To-do item a: Rewrite the fishing thread from "## cadyshac (Dec" up to and including "(Jul 2, 2008)", putting "inlet" in place of "creek mouth" wherever it occurs.

Extracted text:

# Hey Boat Fisherman Guy.......



## cadyshac (Dec 9, 2005)

You have the whole river to fish, when you see a guy fishing a creek mouth from shore it is more than just rude to roll right in on him (ME!) 
I have had this happen twice in the last week and even had to ask one boat to move as I cast across their stern. I won't post my picture of you on here, you know who you are if you are reading this! If you want info from me try staying a polite distance away when asking. Also when you are fishing in less than 10' of water, banging around in your boat and making a disturbance you run the fish out of the "hole".


----------



## freakofnature13 (Jul 2, 2008)

Lol....


----------



## sherman51 (Apr 12, 2011)

cadyshac said:


> You have the whole river to fish, when you see a guy fishing a creek mouth from shore it is more than just rude to roll right in on him (ME!)
> I have had this happen twice in the last week and even had to ask one boat to move as I cast across their stern. I won't post my picture of you on here, you know who you are if you are reading this! If you want info from me try staying a polite distance away when asking. Also when you are fishing in less than 10' of water, banging around in your boat and making a disturbance you run the fish out of the "hole".


a real nice way to respond to a rude fisherman. couldn't have said it better myself.
sherman


----------



## zack2345 (Dec 22, 2010)

cadyshac said:


> You have the whole river to fish, when you see a guy fishing a creek mouth from shore it is more than just rude to roll right in on him (ME!)
> I have had this happen twice in the last week and even had to ask one boat to move as I cast across their stern. I won't post my picture of you on here, you know who you are if you are reading this! If you want info from me try staying a polite distance away when asking. Also when you are fishing in less than 10' of water, banging around in your boat and making a disturbance you run the fish out of the "hole".


hey so what happens as a boater when your fishing a creek mouth and a bank fisherman shows up ? I've never told a guy to leave when that happens ... I'm sure if you said something to the boater they moved. as for blowing the fish out of a hole we fish for sauger on the river all the time and vertical jig them out of less than 10 foot of water all the time ... they don't mind boats.


----------



## zack2345 (Dec 22, 2010)

I feel like your not telling the whole story man... I don't see why a guy would just park his boat right where you were casting and just stay there and not move


----------



## Tunataker (Mar 2, 2017)

(Recorded data)
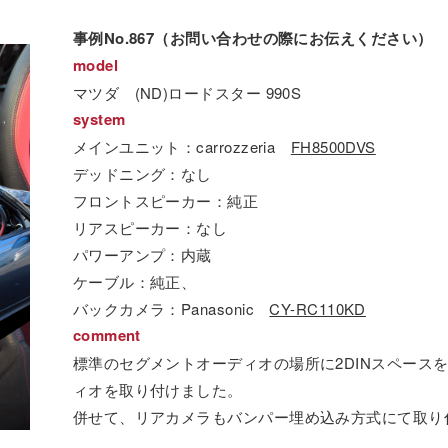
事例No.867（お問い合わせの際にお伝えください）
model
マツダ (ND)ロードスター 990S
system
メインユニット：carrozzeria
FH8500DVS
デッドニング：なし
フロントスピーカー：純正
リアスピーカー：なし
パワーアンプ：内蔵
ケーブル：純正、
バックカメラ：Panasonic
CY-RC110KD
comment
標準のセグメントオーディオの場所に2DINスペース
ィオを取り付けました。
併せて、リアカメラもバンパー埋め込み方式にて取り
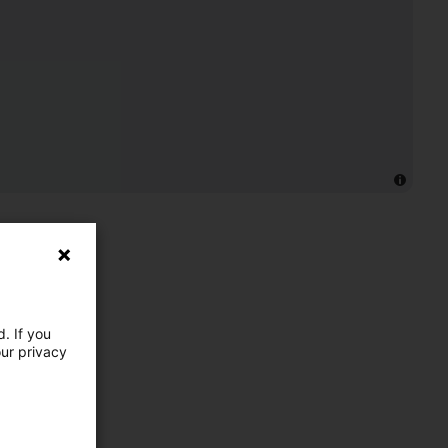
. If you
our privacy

To-do item b: Turn every line of the recorded data entries above into a Markdown table with the columns Row and Line, giving each line a row number and skipping blank lines. Leave the pictures out.

Expected output a:
## cadyshac (Dec 9, 2005)

You have the whole river to fish, when you see a guy fishing a inlet from shore it is more than just rude to roll right in on him (ME!) 
I have had this happen twice in the last week and even had to ask one boat to move as I cast across their stern. I won't post my picture of you on here, you know who you are if you are reading this! If you want info from me try staying a polite distance away when asking. Also when you are fishing in less than 10' of water, banging around in your boat and making a disturbance you run the fish out of the "hole".


----------



## freakofnature13 (Jul 2, 2008)

Expected output b:
| Row | Line |
|---|---|
| 1 | 事例No.867（お問い合わせの際にお伝えください） |
| 2 | model |
| 3 | マツダ (ND)ロードスター 990S |
| 4 | system |
| 5 | メインユニット：carrozzeria |
| 6 | FH8500DVS |
| 7 | デッドニング：なし |
| 8 | フロントスピーカー：純正 |
| 9 | リアスピーカー：なし |
| 10 | パワーアンプ：内蔵 |
| 11 | ケーブル：純正、 |
| 12 | バックカメラ：Panasonic |
| 13 | CY-RC110KD |
| 14 | comment |
| 15 | 標準のセグメントオーディオの場所に2DINスペース |
| 16 | ィオを取り付けました。 |
| 17 | 併せて、リアカメラもバンパー埋め込み方式にて取り |
| 18 | . If you |
| 19 | our privacy |